多くの企業が採用する60歳定年。そのあとも継続して働くことができますが、8~9割が「老後が心配」と仕事を継続。ある意味、60歳で仕事を辞められるのは、お金の心配がない勝ち組だといえるでしょう。一方で、60歳で仕事を辞められるということは、お金がある証拠でもあり、気を付けないととんでもない事件に巻き込まれる可能性も。
退職金2,200万円・貯金2,500万円でも…60歳で仕事を辞めた後も質素倹約の〈おひとり様男性〉が一転、3,000万円失い「老後破産」まで覚悟した「まさかの出来事」 (※写真はイメージです/PIXTA)

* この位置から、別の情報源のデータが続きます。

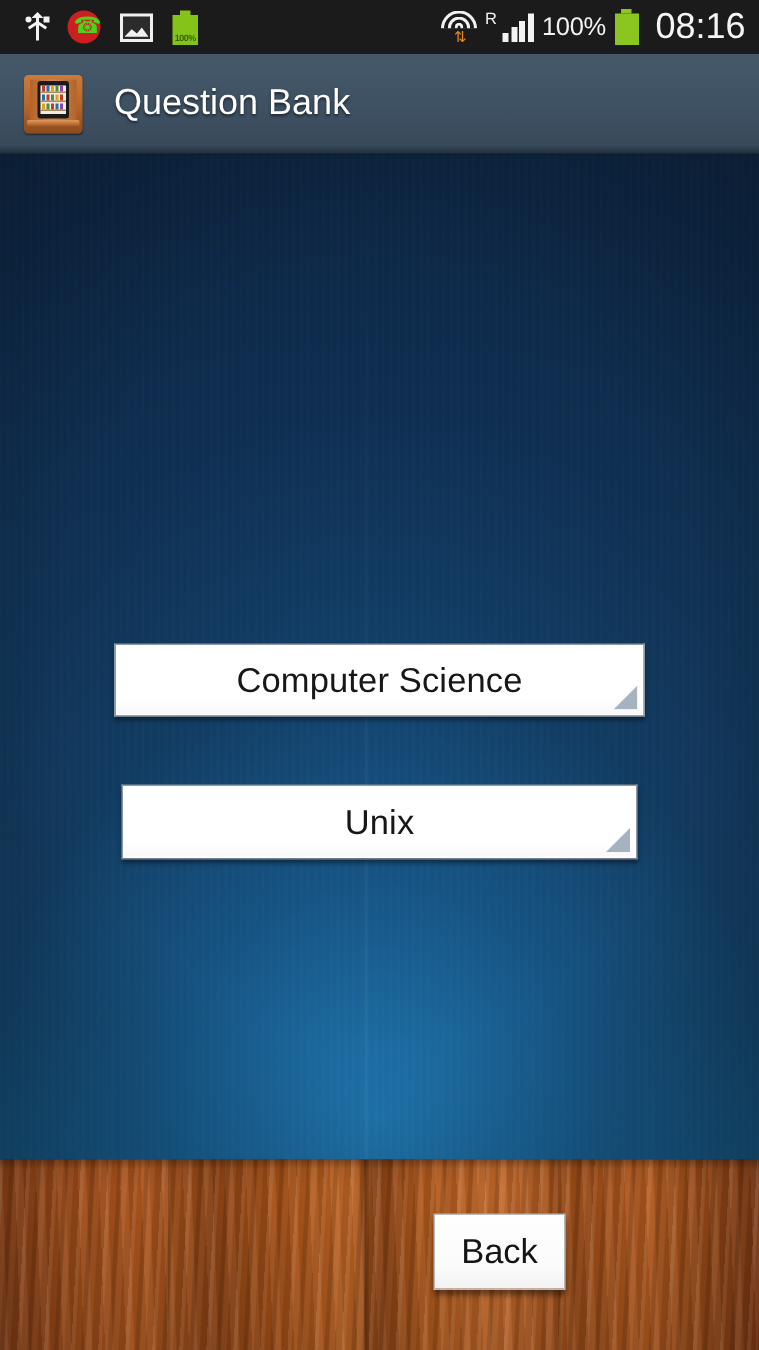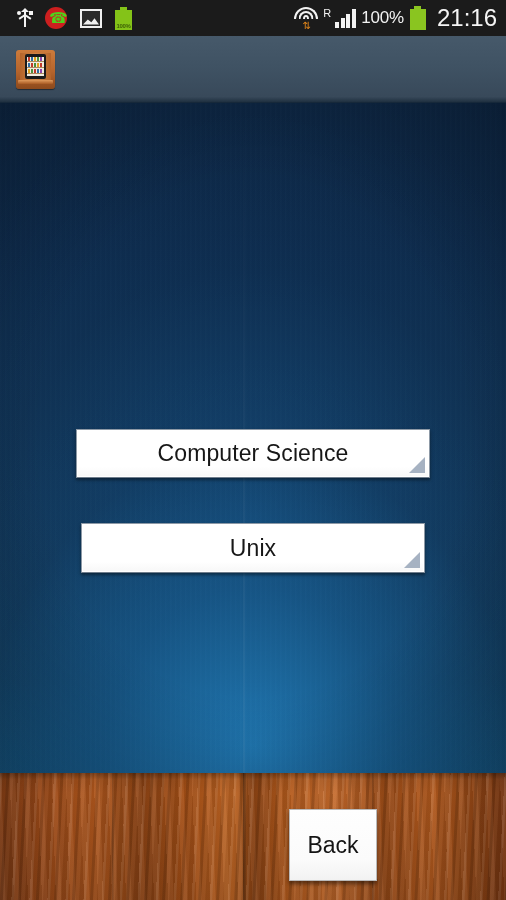--- a/index.html
+++ b/index.html
@@ -202,21 +202,21 @@
   .btn {
     position:absolute;
     background:linear-gradient(to bottom,#fefefe 0%,#fbfbfb 70%,#f2f2f2 100%);
     border:1px solid #b9b9b9;
     display:flex; align-items:center; justify-content:center;
     box-shadow:0 3px 4px rgba(0,0,0,.45);
     z-index:10;
   }
   .btn .blbl { color:#141414; font-size:23px; }
   #btn-proceed { left:130px; top:809px; width:113px; height:59px; }
-  #btn-back    { left:289px; top:809px; width:88px;  height:72px; }
+  #btn-back    { left:289px; top:809px; width:88px;  height:51px; }
 </style>
 </head>
 <body>
 
 <div id="screen">
 
   <div id="statusbar">
     <div id="status-left">
 
       <span class="sb-ico usb-ico">
@@ -256,21 +256,21 @@
         <i></i>
           <i></i>
           <i></i>
           <i></i>
       </span>
       <span class="batt-pct-txt">100%</span>
       <span class="batt-big">
         <span class="cap2"></span>
           <span class="body2"></span>
       </span>
-      <span class="clock">21:16</span>
+      <span class="clock">08:16</span>
     </div>
   </div>
 
   <div id="titlebar">
     <div id="app-icon">
       <span class="shelfback"></span>
       <span class="tablet"></span>
       <span class="page">
         <span class="row">
             <b style="background:#c0392b"></b>
@@ -289,20 +289,21 @@
         <span class="row">
             <b style="background:#e0a21c"></b>
             <b style="background:#4a8f3c"></b>
             <b style="background:#c0392b"></b>
             <b style="background:#2d6ca2"></b>
             <b style="background:#8e44ad"></b>
           </span>
       </span>
       <span class="ledge"></span>
     </div>
+    <div id="title-text">Question Bank</div>
   </div>
 
   <div id="wall">
     <div class="grain"></div>
     <div class="seam"></div>
     <div class="vign"></div>
   </div>
 
 
   <div class="spinner" id="spinner-subject">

平均的な大卒・独身サラリーマン…実は相当の勝ち組という事実

例外はもちろんありますが、サラリーマンであれば、年齢と共に収入があがっていき、定年と共に3割減。そして仕事を辞め、年金生活を始めるタイミングで3割減。これが平均的な収入の推移です。

 

バリバリ仕事をこなしていた頃は「収入は増える」が当たり前だったのが、老後を見据える頃になると、転がり落ちるように減っていく……そのインパクトは非常に大きく、だからこそ、老後を見据えた準備は必須になります。

 

老後の生活を見据えて頼りになるのが、貯金と退職金。そして実際に仕事を辞めたあとは、そこに年金が加わります。

 

まずは貯金についてみていきましょう。

 

金融広報中央委員会『令和5年 家計の金融行動に関する世論調査[単身世帯調査]』によると、単身高齢者の貯蓄額(金融資産保有額)は、60代で平均2,240万円、70代で平均2,104万円。中央値は60代も70代も1,100万円です。貯め込んでいる人とそうでない人の差は激しいので、平均値と中央値で1,000万円近い差があります。

 

そして退職金。厚生労働省『令和5年就労条件総合調査』によると、大卒の定年退職で、「勤続35年以上」だと平均2,037万円。月収換算で38.9ヵ月分です。「勤続30~34年」で1,891万円、「勤続25~29年」で1,559万円、「勤続20~24年」で1,021万円でした。

 

さらに従業員1,000人以上の大企業に限ると、「勤続35年以上」で平均2,242万円。月収換算で40.8ヵ月。一方、従業員30~99人の中小企業だと、「勤続35年以上」で平均1,785万円。月収換算で33.1ヵ月です。

 

預貯金のなかに定年退職金が含まれているのか、いないのか、判別できませんが、仮にそれぞれ別と考えると、独身を謳歌する大企業サラリーマンの場合、老後を前に平均4,000万円の貯蓄(退職金含む)があるといえます。

 

それに対し、単身高齢者の1ヵ月の平均支出は14万8,028円。単純計算、貯蓄だけで270ヵ月、22年ほどを暮らせるということになります。60歳定年だとして82歳。平均寿命を超えています。

 

大学を卒業して以来、就職した企業ひと筋で勤め上げ、貯金も退職金も平均値という大卒・独身サラリーマン、はっきりいって勝ち組です。